- _What you are asked to do_: Each entry below should be given again exactly; the pictures stay out.

- _Data shown_:
□ □ □ □ □

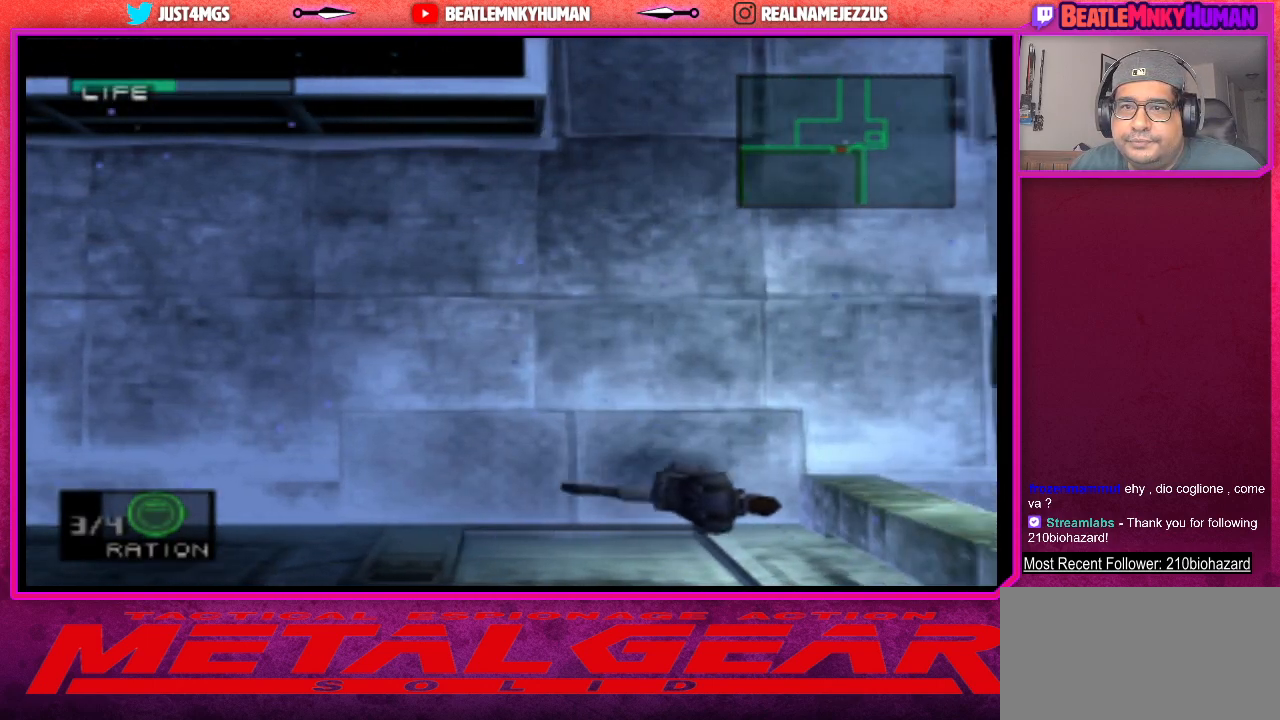
{"buttons": ["R2"], "left_stick": "center", "events": [[233, "R2", "down"]]}
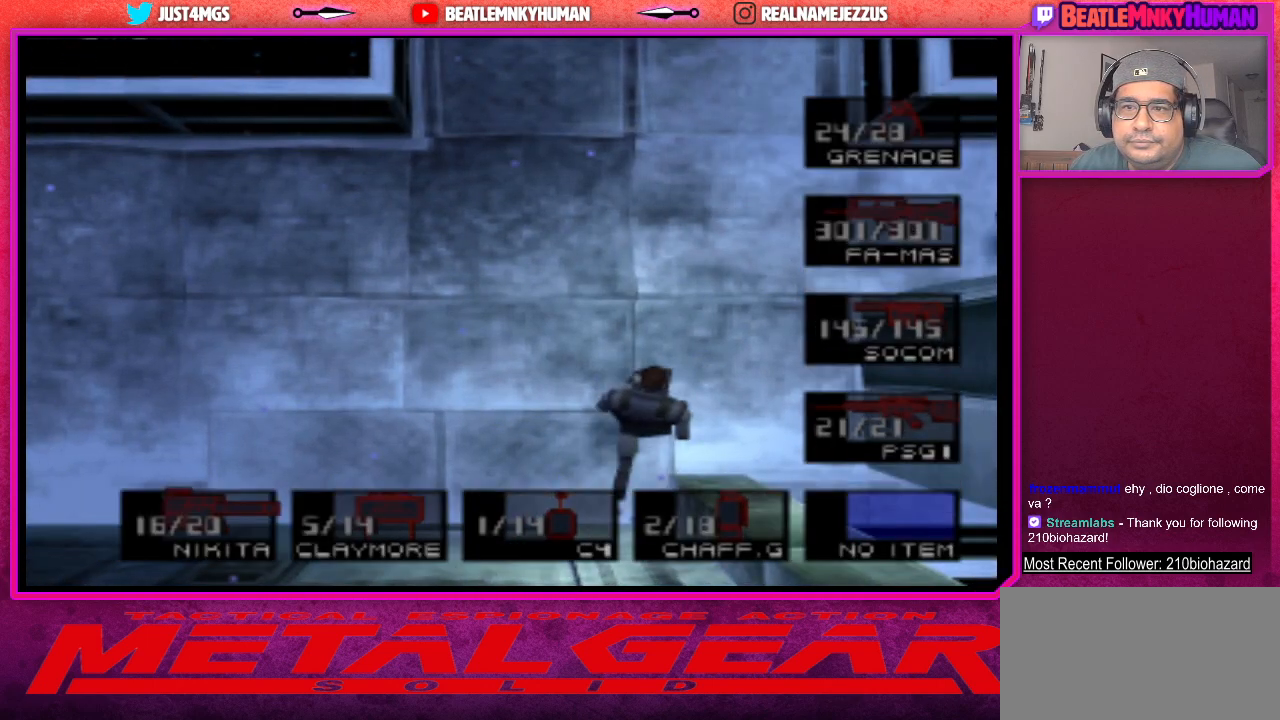
{"buttons": ["R2"], "left_stick": "center", "events": []}
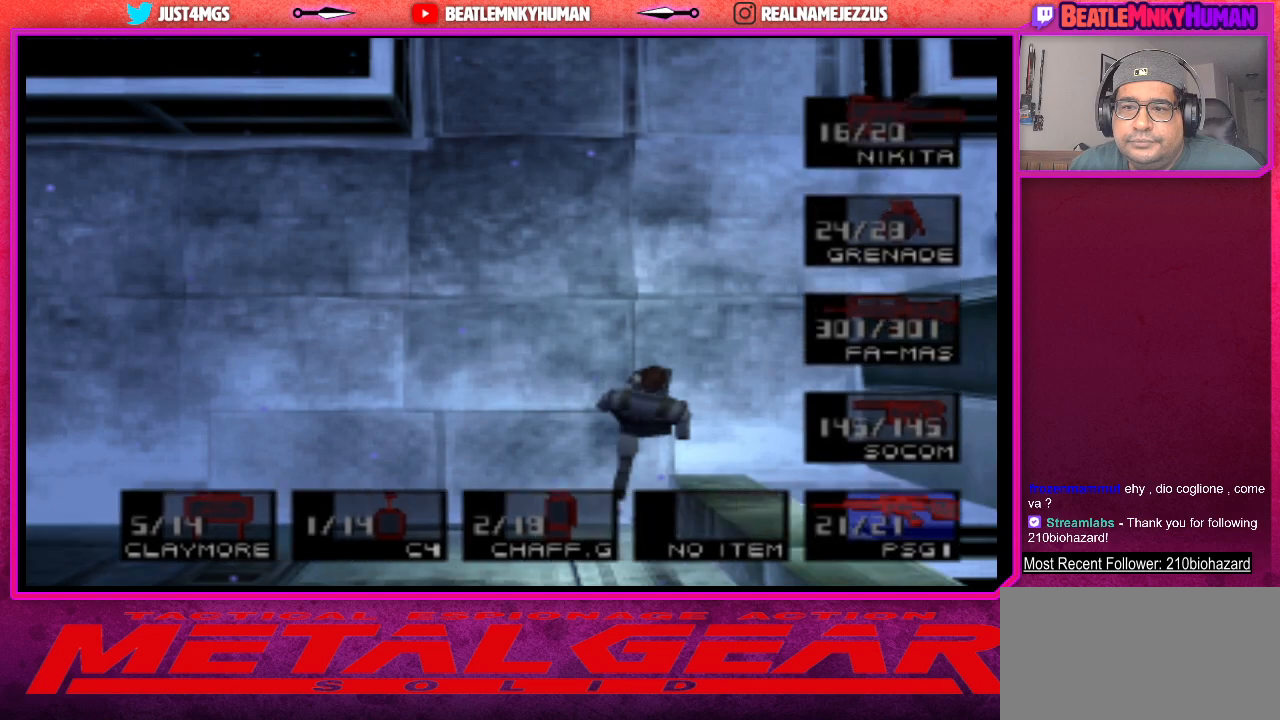
{"buttons": [], "left_stick": "center", "events": [[183, "R2", "up"]]}
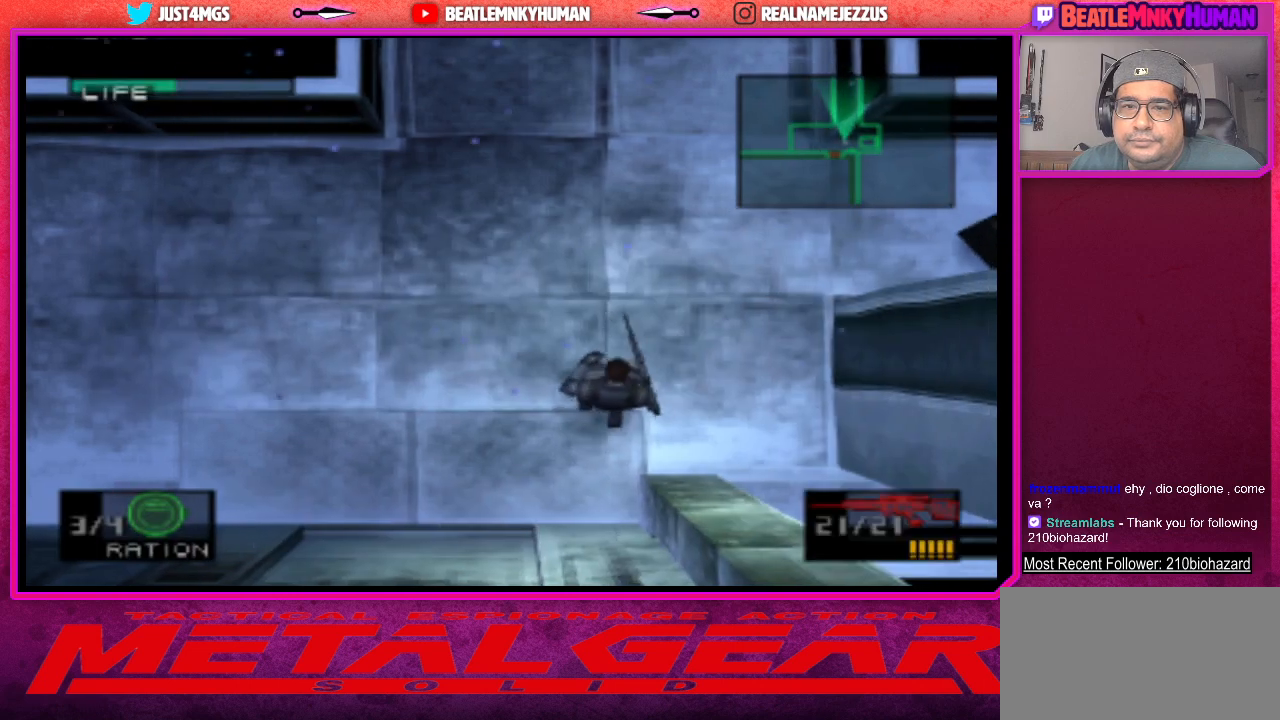
{"buttons": [], "left_stick": "center", "events": []}
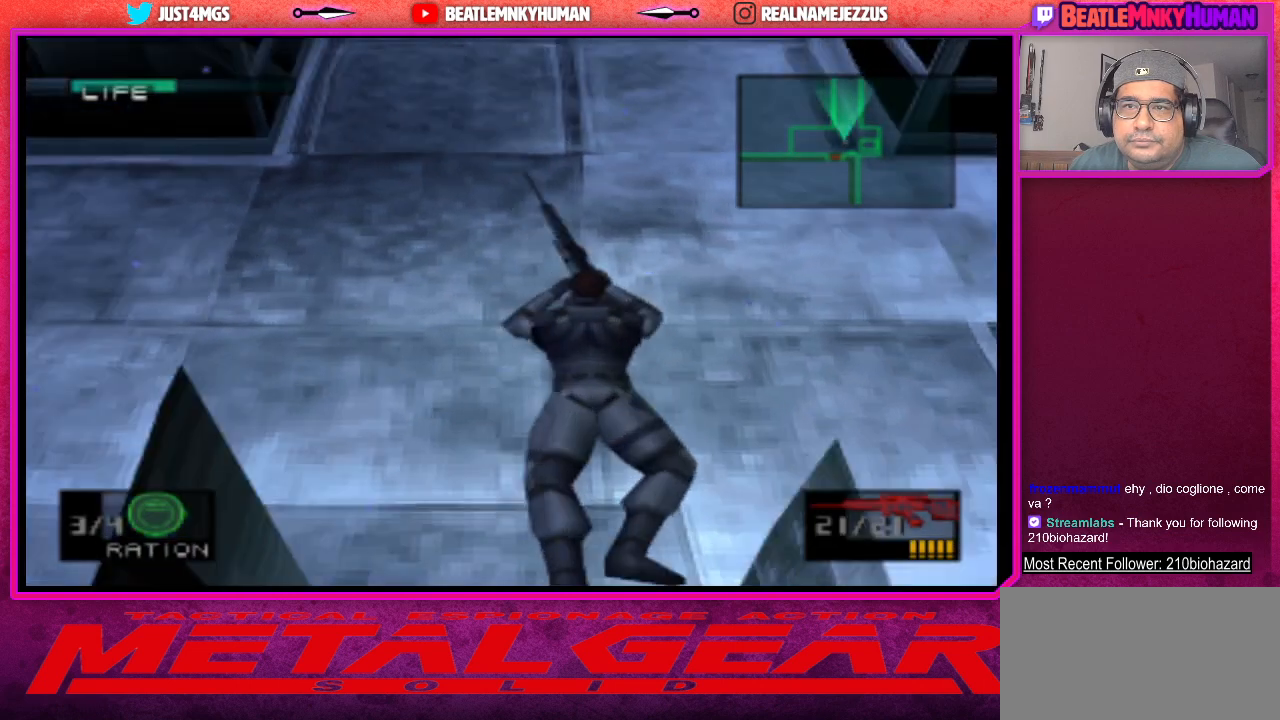
{"buttons": [], "left_stick": "center", "events": []}
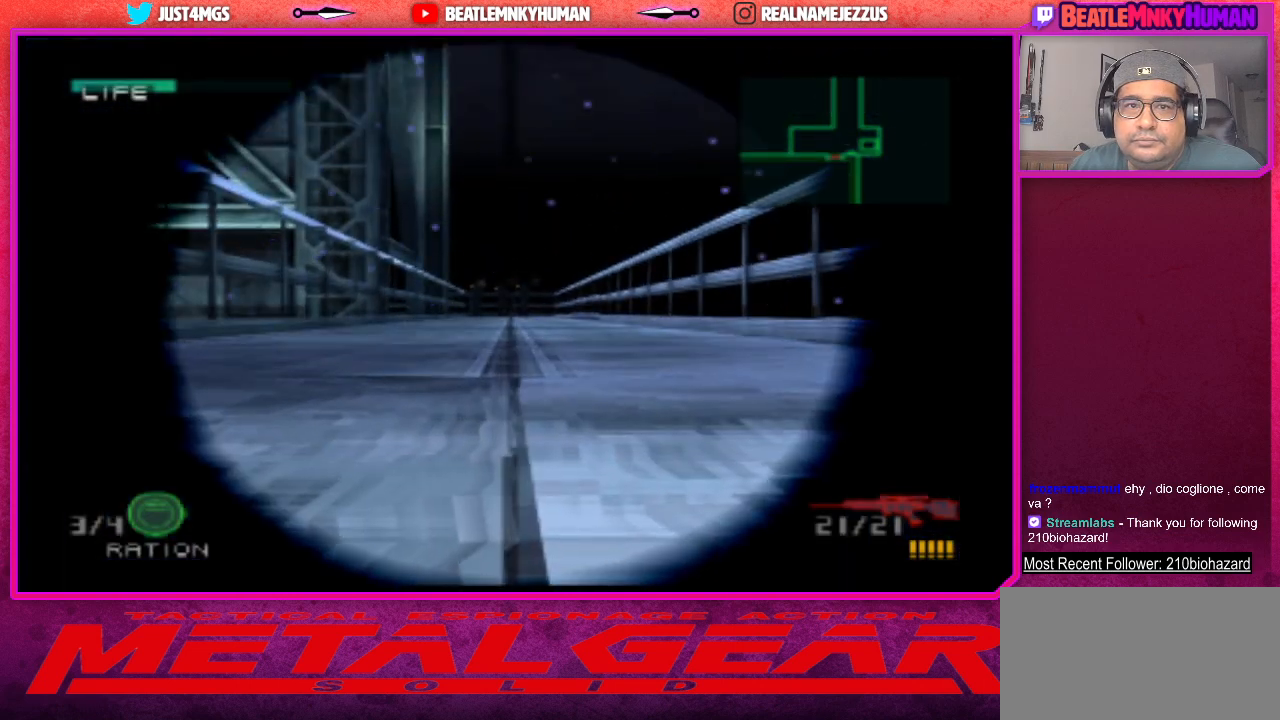
{"buttons": [], "left_stick": "center", "events": []}
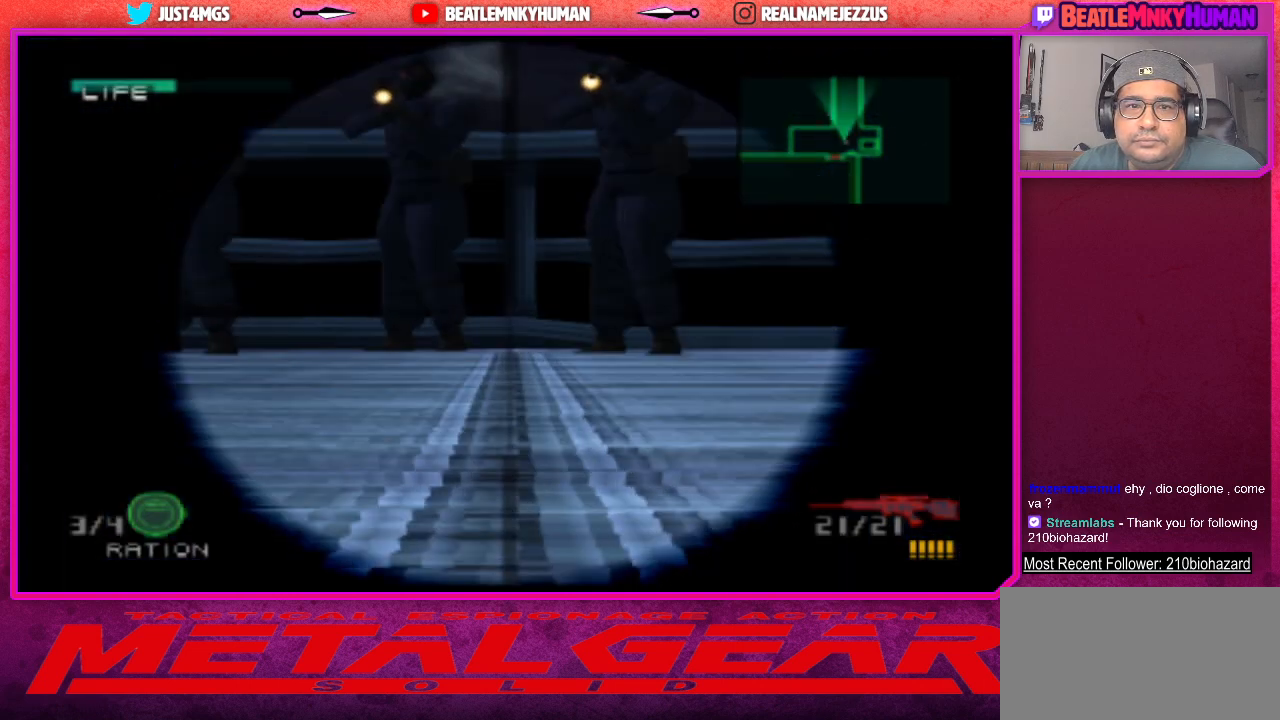
{"buttons": [], "left_stick": "center", "events": []}
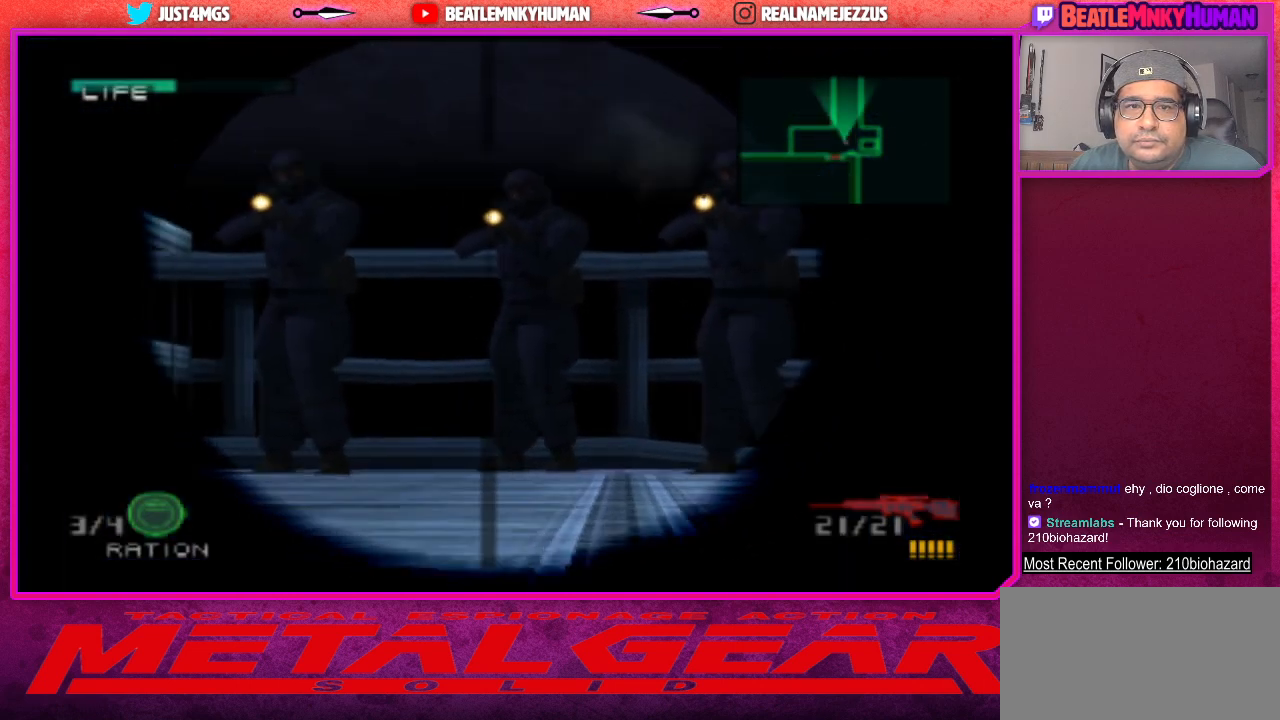
{"buttons": [], "left_stick": "center", "events": []}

□ □ □ □ □

- _Exercise result_:
{"buttons": ["R2"], "left_stick": "center", "events": [[233, "R2", "down"]]}
{"buttons": ["R2"], "left_stick": "center", "events": []}
{"buttons": [], "left_stick": "center", "events": [[183, "R2", "up"]]}
{"buttons": [], "left_stick": "center", "events": []}
{"buttons": [], "left_stick": "center", "events": []}
{"buttons": [], "left_stick": "center", "events": []}
{"buttons": [], "left_stick": "center", "events": []}
{"buttons": [], "left_stick": "center", "events": []}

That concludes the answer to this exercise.